A Google spokesperson said in a statement: “As we bring generative AI into Search, we’re continuing to prioritize approaches that send valuable traffic to a wide range of creators, including news publishers, to support a healthy, open web.”
On compensation, Google says it is working to develop a better understanding of the business model of generative AI applications and get input from publishers and others.
In late September Google announced a new tool, called Google-Extended, that gives publishers the option to block their content from being used by Google to train its AI models.
Giving publishers the option to opt out of being crawled for AI is a “good faith gesture,” said Danielle Coffey, president and chief executive of the News Media Alliance, an industry trade group that has been lobbying Congress over these issues. “Whether payments will follow is a question mark, and to what extent there is openness to having a healthier value exchange.”
The new tool doesn’t allow publishers to block their content from being crawled for SGE, either the summaries or the links that appear with them, without disappearing from traditional Google search.
Publishers want clicks to secure advertisers, and showing up in Google search is key to their business. The design for SGE has pushed the links that appear in traditional search further down the page, with potential to reduce traffic to those links by as much as 40%, according to an executive at one of the publishers.
More alarming is the possibility that web surfers will avoid clicking any of the links if the SGE passage fulfills the users’ need for information – satisfied, for example, to learn the best time of year to go to Paris, without having to click on a travel publication’s website.

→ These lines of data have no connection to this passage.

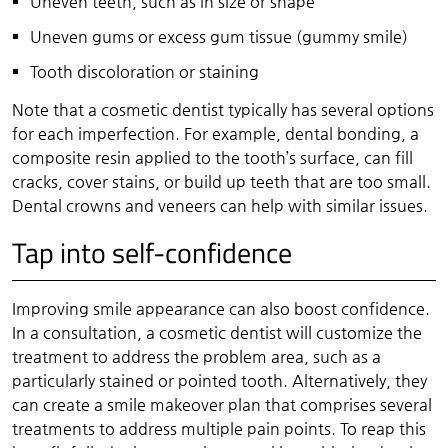
Uneven teeth, such as in size or shape
Uneven gums or excess gum tissue (gummy smile)
Tooth discoloration or staining
Note that a cosmetic dentist typically has several options
for each imperfection. For example, dental bonding, a
composite resin applied to the tooth’s surface, can fill
cracks, cover stains, or build up teeth that are too small.
Dental crowns and veneers can help with similar issues.
Tap into self-confidence
Improving smile appearance can also boost confidence.
In a consultation, a cosmetic dentist will customize the
treatment to address the problem area, such as a
particularly stained or pointed tooth. Alternatively, they
can create a smile makeover plan that comprises several
treatments to address multiple pain points. To reap this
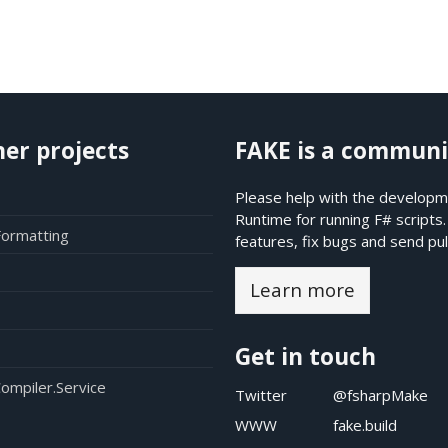
her projects
FAKE is a communi
Please help with the developme
Runtime for running F# scripts
Formatting
features, fix bugs and send pul
Learn more
Get in touch
ompiler.Service
Twitter
@fsharpMake
WWW
fake.build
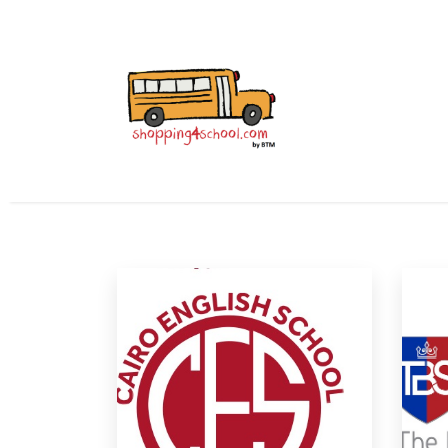
All Uniforms
Uniform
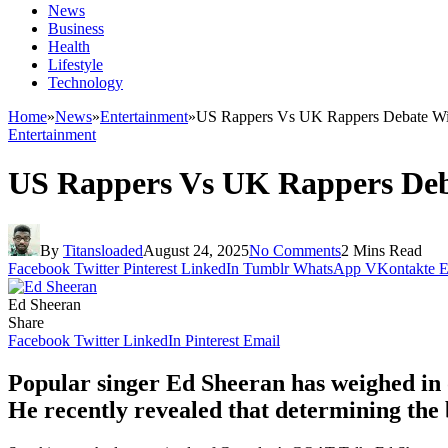
News
Business
Health
Lifestyle
Technology
Home
»
News
»
Entertainment
»
US Rappers Vs UK Rappers Debate Wil
Entertainment
US Rappers Vs UK Rappers Deba
By
Titansloaded
August 24, 2025
No Comments
2 Mins Read
Facebook
Twitter
Pinterest
LinkedIn
Tumblr
WhatsApp
VKontakte
E
Ed Sheeran
Share
Facebook
Twitter
LinkedIn
Pinterest
Email
Popular singer Ed Sheeran has weighed in 
He recently revealed that determining the 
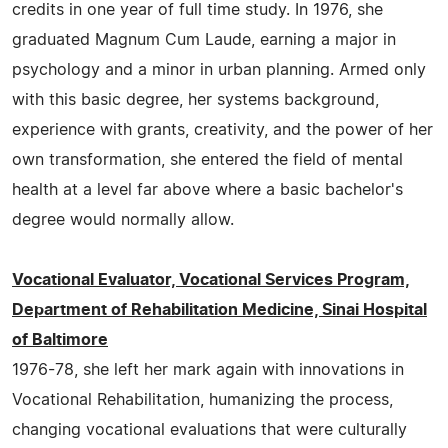
credits in one year of full time study. In 1976, she
graduated Magnum Cum Laude, earning a major in
psychology and a minor in urban planning. Armed only
with this basic degree, her systems background,
experience with grants, creativity, and the power of her
own transformation, she entered the field of mental
health at a level far above where a basic bachelor's
degree would normally allow.
Vocational Evaluator, Vocational Services Program,
Department of Rehabilitation Medicine, Sinai Hospital
of Baltimore
1976-78, she left her mark again with innovations in
Vocational Rehabilitation, humanizing the process,
changing vocational evaluations that were culturally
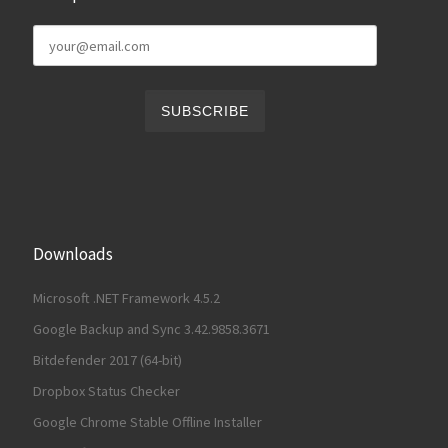
Downloads
Microsoft .NET Framework 4.5.2
Google Backup and Sync 3.42.9858.3671
Bitdefender 2017 (64-bit)
Dropbox Status Checker
Google Chrome Stable Offline Installer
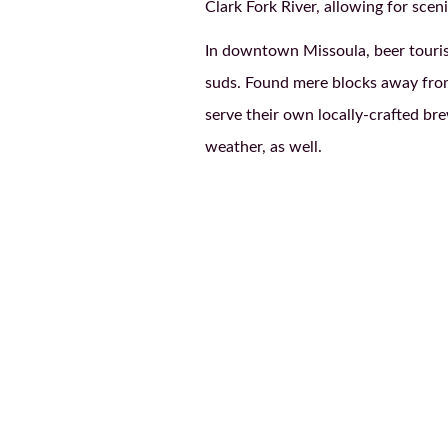
Clark Fork River, allowing for scen
In downtown Missoula, beer tourist
suds. Found mere blocks away fro
serve their own locally-crafted b
weather, as well.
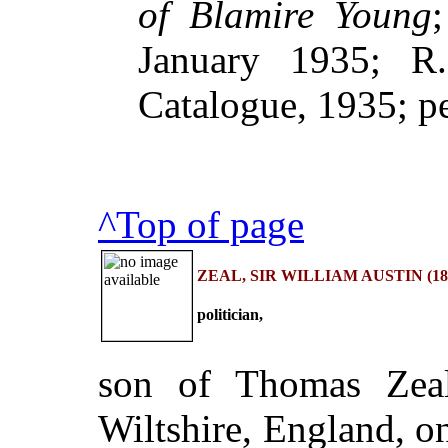
of Blamire Young
January 1935; R.
Catalogue, 1935; p
^Top of page
ZEAL, SIR WILLIAM AUSTIN (183
politician,
son of Thomas Zeal
Wiltshire, England, 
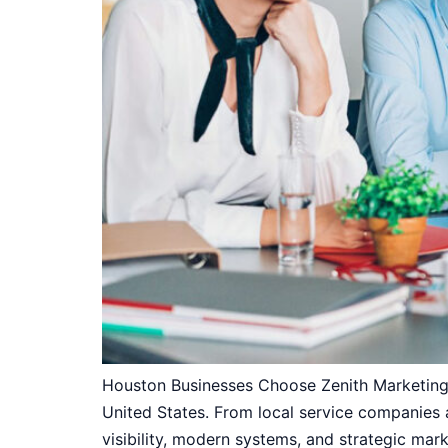
Houston Businesses Choose Zenith Marketing 
United States. From local service companies
visibility, modern systems, and strategic mar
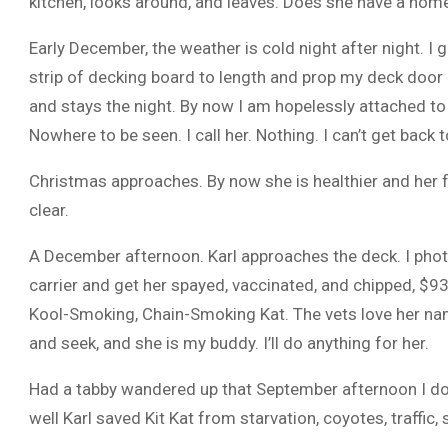
kitchen, looks around, and leaves. Does she have a home
Early December, the weather is cold night after night. I
strip of decking board to length and prop my deck door 
and stays the night. By now I am hopelessly attached to h
Nowhere to be seen. I call her. Nothing. I can’t get back t
Christmas approaches. By now she is healthier and her fu
clear.
A December afternoon. Karl approaches the deck. I photo
carrier and get her spayed, vaccinated, and chipped, $937
Kool-Smoking, Chain-Smoking Kat. The vets love her name
and seek, and she is my buddy. I’ll do anything for her.
Had a tabby wandered up that September afternoon I doubt
well Karl saved Kit Kat from starvation, coyotes, traffic,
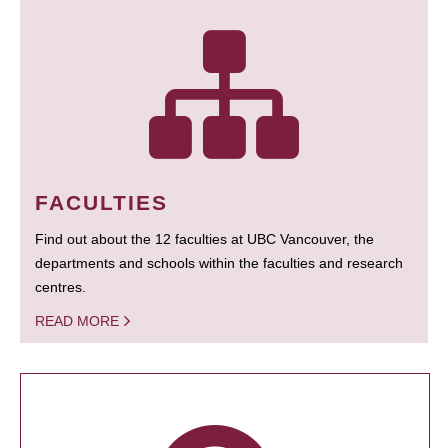
FACULTIES
Find out about the 12 faculties at UBC Vancouver, the
departments and schools within the faculties and research
centres.
READ MORE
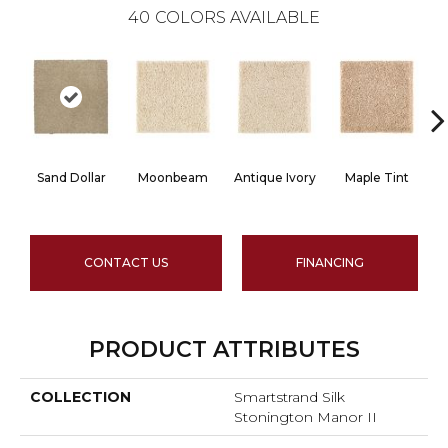
40
COLORS AVAILABLE
Sand Dollar
Moonbeam
Antique Ivory
Maple Tint
G
CONTACT US
FINANCING
PRODUCT ATTRIBUTES
COLLECTION
Smartstrand Silk
Stonington Manor II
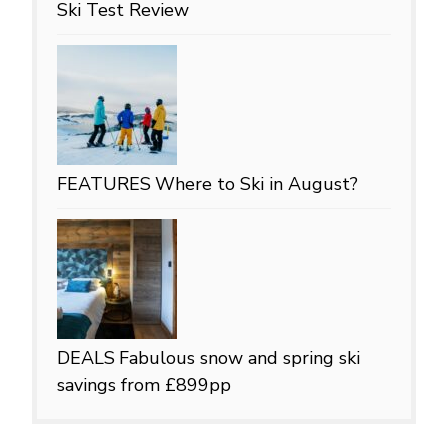
Ski Test Review
FEATURES
Where to Ski in August?
DEALS
Fabulous snow and spring ski
savings from £899pp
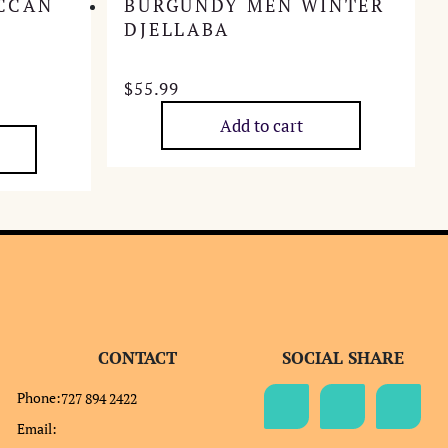
CCAN
BURGUNDY MEN WINTER
DJELLABA
$
55.99
Add to cart
CONTACT
SOCIAL SHARE
Phone:
727 894 2422
Email:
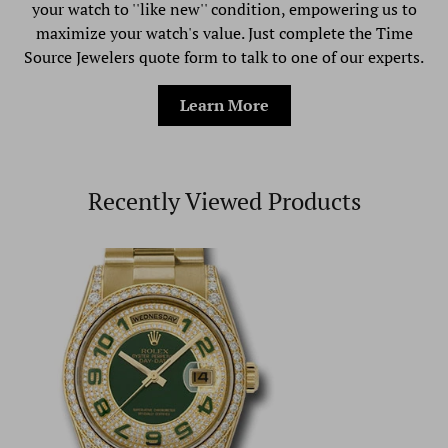
your watch to ''like new'' condition, empowering us to
maximize your watch's value. Just complete the Time
Source Jewelers quote form to talk to one of our experts.
Learn More
Recently Viewed Products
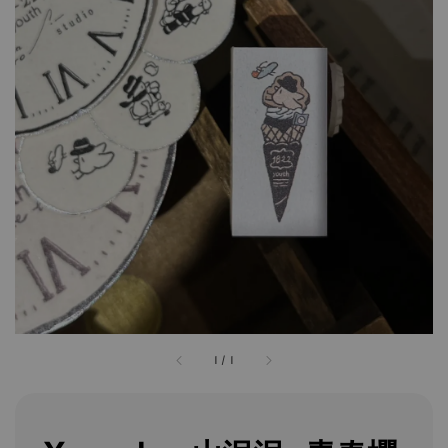
1
/
1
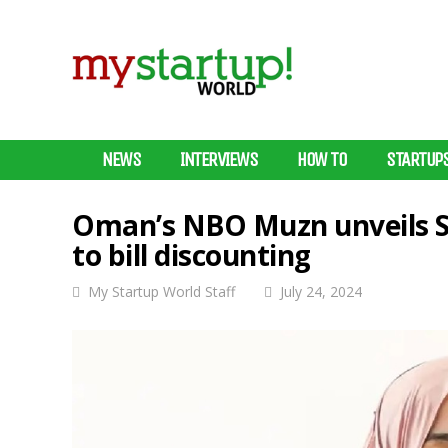
NEWS
INTERVIEWS
HOW TO
STARTUP
Oman’s NBO Muzn unveils Sh
to bill discounting
My Startup World Staff
July 24, 2024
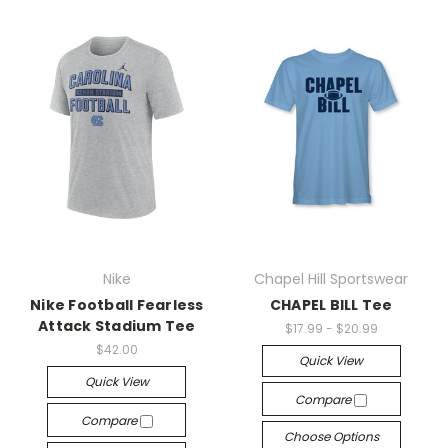
Nike
Chapel Hill Sportswear
Nike Football Fearless
CHAPEL BILL Tee
Attack Stadium Tee
$17.99 - $20.99
$42.00
Quick View
Quick View
Compare
Compare
Choose Options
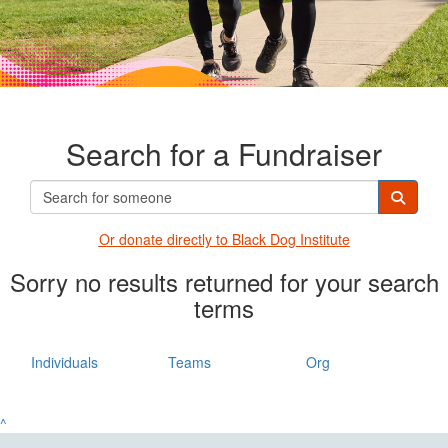
Search for a Fundraiser
Or donate directly t
o Black Dog Institute
Sorry no results returned for your search
terms
Individuals
Teams
Org
^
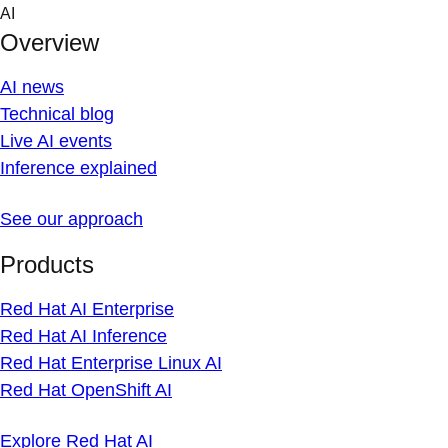
Skip
AI
to
Overview
content
AI news
Technical blog
Live AI events
Inference explained
See our approach
Products
Red Hat AI Enterprise
Red Hat AI Inference
Red Hat Enterprise Linux AI
Red Hat OpenShift AI
Explore Red Hat AI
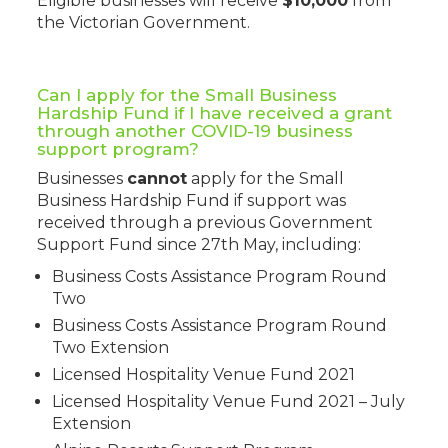
Eligible businesses will receive
$10,000
from
the Victorian Government.
Can I apply for the Small Business
Hardship Fund if I have received a grant
through another COVID-19 business
support program?
Businesses
cannot
apply for the Small
Business Hardship Fund if support was
received through a previous Government
Support Fund since 27th May, including:
Business Costs Assistance Program Round
Two
Business Costs Assistance Program Round
Two Extension
Licensed Hospitality Venue Fund 2021
Licensed Hospitality Venue Fund 2021 – July
Extension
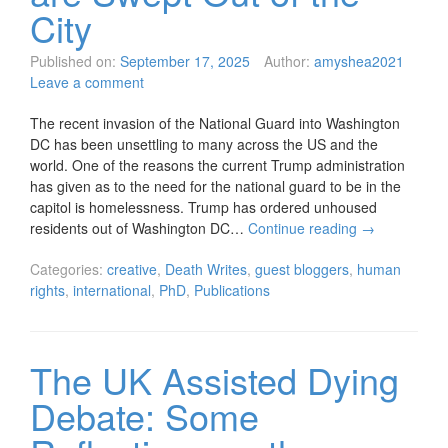
City
Published on:
September 17, 2025
Author:
amyshea2021
Leave a comment
The recent invasion of the National Guard into Washington
DC has been unsettling to many across the US and the
world. One of the reasons the current Trump administration
has given as to the need for the national guard to be in the
capitol is homelessness. Trump has ordered unhoused
residents out of Washington DC…
Continue reading
→
Categories:
creative
,
Death Writes
,
guest bloggers
,
human
rights
,
international
,
PhD
,
Publications
The UK Assisted Dying
Debate: Some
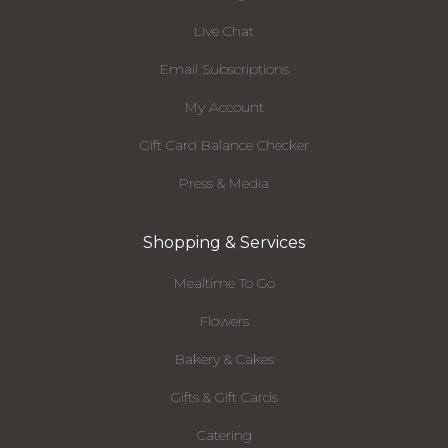
Live Chat
Email Subscriptions
My Account
Gift Card Balance Checker
Press & Media
Shopping & Services
Mealtime To Go
Flowers
Bakery & Cakes
Gifts & Gift Cards
Catering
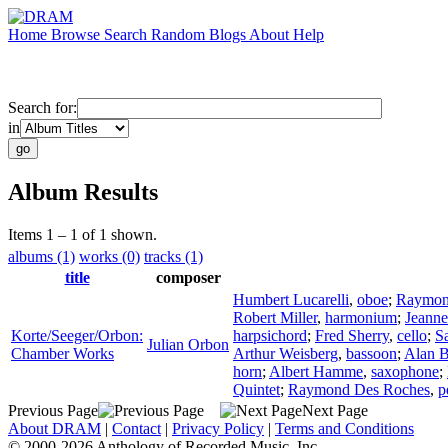
Home
Browse
Search
Random
Blogs
About
Help
Search for:
in
Album Results
Items 1 – 1 of 1 shown.
albums (1)
works (0)
tracks (1)
title
composer
Humbert Lucarelli
,
oboe
;
Raymon
Robert Miller
,
harmonium
;
Jeann
Korte/Seeger/Orbon:
harpsichord
;
Fred Sherry
,
cello
;
S
Julian Orbon
Chamber Works
Arthur Weisberg
,
bassoon
;
Alan 
horn
;
Albert Hamme
,
saxophone
;
Quintet
;
Raymond Des Roches
,
p
Previous Page
Next Page
About DRAM
|
Contact
|
Privacy Policy
|
Terms and Conditions
© 2000-2026 Anthology of Recorded Music, Inc.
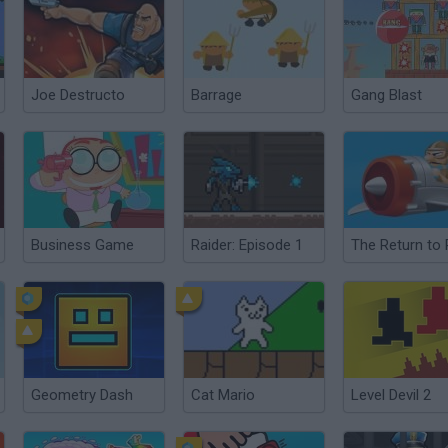
Joe Destructo
Barrage
Gang Blast
Business Game
Raider: Episode 1
Geometry Dash
Cat Mario
Level Devil 2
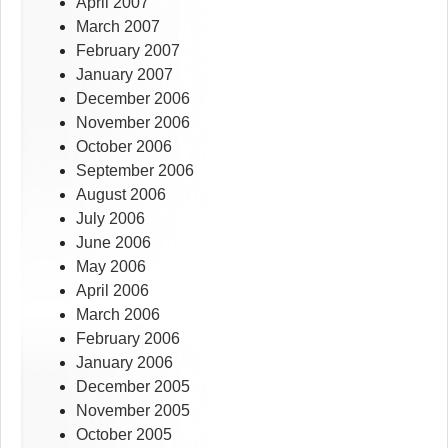
April 2007
March 2007
February 2007
January 2007
December 2006
November 2006
October 2006
September 2006
August 2006
July 2006
June 2006
May 2006
April 2006
March 2006
February 2006
January 2006
December 2005
November 2005
October 2005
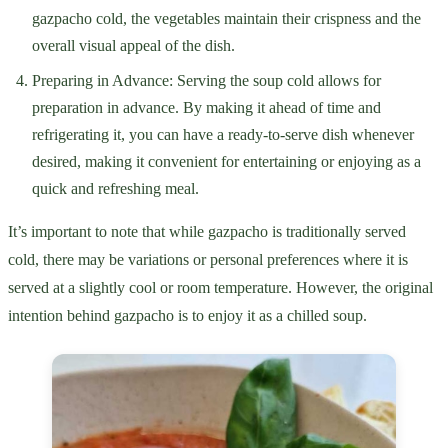
gazpacho cold, the vegetables maintain their crispness and the
overall visual appeal of the dish.
Preparing in Advance: Serving the soup cold allows for
preparation in advance. By making it ahead of time and
refrigerating it, you can have a ready-to-serve dish whenever
desired, making it convenient for entertaining or enjoying as a
quick and refreshing meal.
It’s important to note that while gazpacho is traditionally served
cold, there may be variations or personal preferences where it is
served at a slightly cool or room temperature. However, the original
intention behind gazpacho is to enjoy it as a chilled soup.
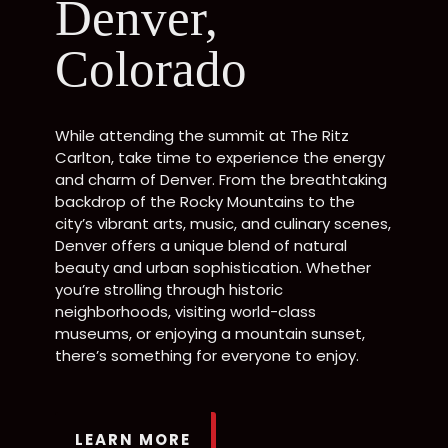
Denver,
Colorado
While attending the summit at The Ritz
Carlton, take time to experience the energy
and charm of Denver. From the breathtaking
backdrop of the Rocky Mountains to the
city’s vibrant arts, music, and culinary scenes,
Denver offers a unique blend of natural
beauty and urban sophistication. Whether
you’re strolling through historic
neighborhoods, visiting world-class
museums, or enjoying a mountain sunset,
there’s something for everyone to enjoy.
LEARN MORE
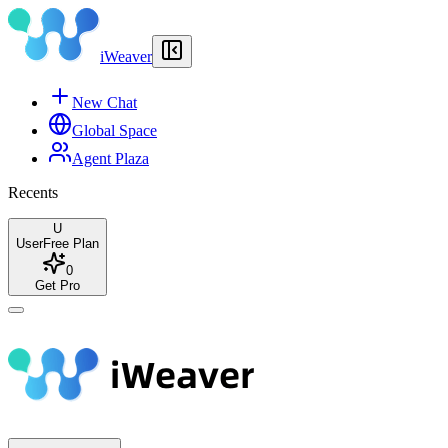
iWeaver
New Chat
Global Space
Agent Plaza
Recents
U
User
Free Plan
0
Get Pro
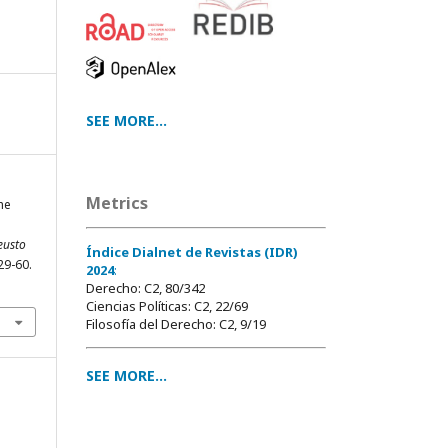
SEE MORE...
Metrics
he
eusto
Índice Dialnet de Revistas (IDR)
129-60.
2024
:
Derecho: C2, 80/342
Ciencias Políticas: C2, 22/69
Filosofía del Derecho: C2, 9/19
SEE MORE...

SGE is “definitely going to decrease publishers’ organic traffic and they’re going to have to think about a different way to measure the value of that content, if not click through rate,” said Forrester Research Senior Analyst Nikhil Lai. Even so, he believes publishers’ reputations will remain strong as a result of their links appearing in SGE.
Google says that it designed SGE to highlight web content. “Any estimates about specific traffic impacts are speculative and not representative, as what you see today in SGE may look quite different from what ultimately launches more broadly in Search,” a company spokesperson said in a statement.
While publishers and other industries have spent decades adjusting their websites to show up prominently in traditional Google search, they don’t have enough information to do the same for the new SGE summaries, these publishers say.
“The new AI section is a black box for us,” said an executive at one publisher. “We don’t know how to make sure we’re a part of it or the algorithm behind it.”
Google said publishers do not need to do anything different than what they have been doing to appear in search.
Publishers have long allowed Google to “crawl” their content for the purposes of appearing in search results – using a bot, or piece of software, to automatically scan and index it. “Crawling” is how Google indexes the web to make content show up in search.
Publishers’ concerns with SGE boil down to a key point: They say that Google is crawling their content, for free, to create summaries that users may read instead of clicking on their links, and that Google hasn’t been clear about how they can block content from being crawled for SGE.
Google’s new search tool, said one publisher, “is even more threatening to us and our business than a crawler that is crawling our business illegally.”
Google did not comment on that assessment.
When given the option, websites are blocking their content from being used for AI if doing so doesn’t impact search, according to exclusive data from AI content detector Originality.ai. Since its Aug. 7 release, 27.4% of top websites are blocking ChatGPT’s bot – including The New York Times and Washington Post. That’s compared to 6% that are blocking Google-Extended since its Sept. 28 release.